O fenómeno traduz-se numa procura crescente por rotas e programas que permitam compreender a própria história — incluindo visitas a locais de origem familiar, contactos com comunidades locais e experiências que recuperem tradições culturais. A tendência, bem identificada por institutos de previsão de tendências, sinaliza que viajantes desejam hoje mais conexões genuínas e menos turismo puramente experiencial ou de consumo.
O que muda na oferta turística
As agências, operadores e destinos adaptam-se a este novo perfil. Entre as alterações práticas estão programas que privilegiam história oral, visitas a arquivos e roteiros que incluam encontros com moradores e viveiros de memória. Para o público, isto significa itinerários com maior conteúdo cultural e oportunidades de aprofundamento pessoal — em alternativa ao modelo tradicional de lista de pontos a visitar.

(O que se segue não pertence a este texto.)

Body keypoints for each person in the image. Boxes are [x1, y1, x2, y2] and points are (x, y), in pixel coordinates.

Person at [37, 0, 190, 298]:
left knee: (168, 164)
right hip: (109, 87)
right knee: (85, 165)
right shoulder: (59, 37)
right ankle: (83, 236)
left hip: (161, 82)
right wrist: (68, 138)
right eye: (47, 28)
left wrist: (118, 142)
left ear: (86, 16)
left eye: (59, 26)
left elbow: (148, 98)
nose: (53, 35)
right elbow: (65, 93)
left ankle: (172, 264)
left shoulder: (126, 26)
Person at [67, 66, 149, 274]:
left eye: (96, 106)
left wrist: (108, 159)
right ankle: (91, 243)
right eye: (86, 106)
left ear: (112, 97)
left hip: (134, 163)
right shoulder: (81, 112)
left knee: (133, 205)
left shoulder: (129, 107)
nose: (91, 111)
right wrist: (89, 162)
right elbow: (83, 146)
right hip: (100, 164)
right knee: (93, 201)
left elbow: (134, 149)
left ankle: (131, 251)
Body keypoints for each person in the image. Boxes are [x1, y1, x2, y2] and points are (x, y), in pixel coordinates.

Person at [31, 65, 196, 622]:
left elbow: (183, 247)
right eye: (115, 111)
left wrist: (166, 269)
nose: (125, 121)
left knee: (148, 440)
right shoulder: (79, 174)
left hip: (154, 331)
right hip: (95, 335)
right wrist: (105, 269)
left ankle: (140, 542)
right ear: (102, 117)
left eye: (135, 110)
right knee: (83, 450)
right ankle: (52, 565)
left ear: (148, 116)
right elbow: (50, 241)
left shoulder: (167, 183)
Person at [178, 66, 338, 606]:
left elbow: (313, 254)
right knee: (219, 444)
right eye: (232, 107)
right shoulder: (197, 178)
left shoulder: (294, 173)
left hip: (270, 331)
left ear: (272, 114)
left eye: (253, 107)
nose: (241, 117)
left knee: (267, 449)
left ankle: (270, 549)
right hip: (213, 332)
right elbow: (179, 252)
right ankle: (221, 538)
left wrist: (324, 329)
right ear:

- Motivação: busca de identidade e raízes;
- Experiência: contacto humano autêntico e imersão cultural;
- Oferta: roteiros personalizados e serviços de investigação genealógica.
Esta transformação não anula o turismo recreativo, mas amplia as opções: quem viaja hoje quer sentido, pertença e memórias que perdurem depois do regresso. Ao mesmo tempo, destinos com património preservado ganham relevância e visibilidade.
| Nível | Exemplo citado |
|---|---|
| 1 | Necessidades fisiológicas |
| 2 | Segurança |
| 3 | Pertencimento |
Institutos como a WGSN alertam para um crescimento desta procura nos próximos anos, refletindo uma tendência social mais ampla: apesar do mundo estar mais conectado digitalmente, existe um sentimento de vazio coletivo que leva muitos a procurar ligações mais profundas e autênticas. Para o leitor interessado em programar uma viagem com este propósito, a dica é privilegiar roteiros que incluam investigação genealógica, contactos locais e experiências que promovam diálogo entre visitante e comunidade.
À medida que o turismo de ancestralidade se consolida, públicos e destinos entram numa dinâmica de valorização mútua: viajantes encontram sentido; territórios ganham novas narrativas e fluxos turísticos mais sustentáveis e significativos.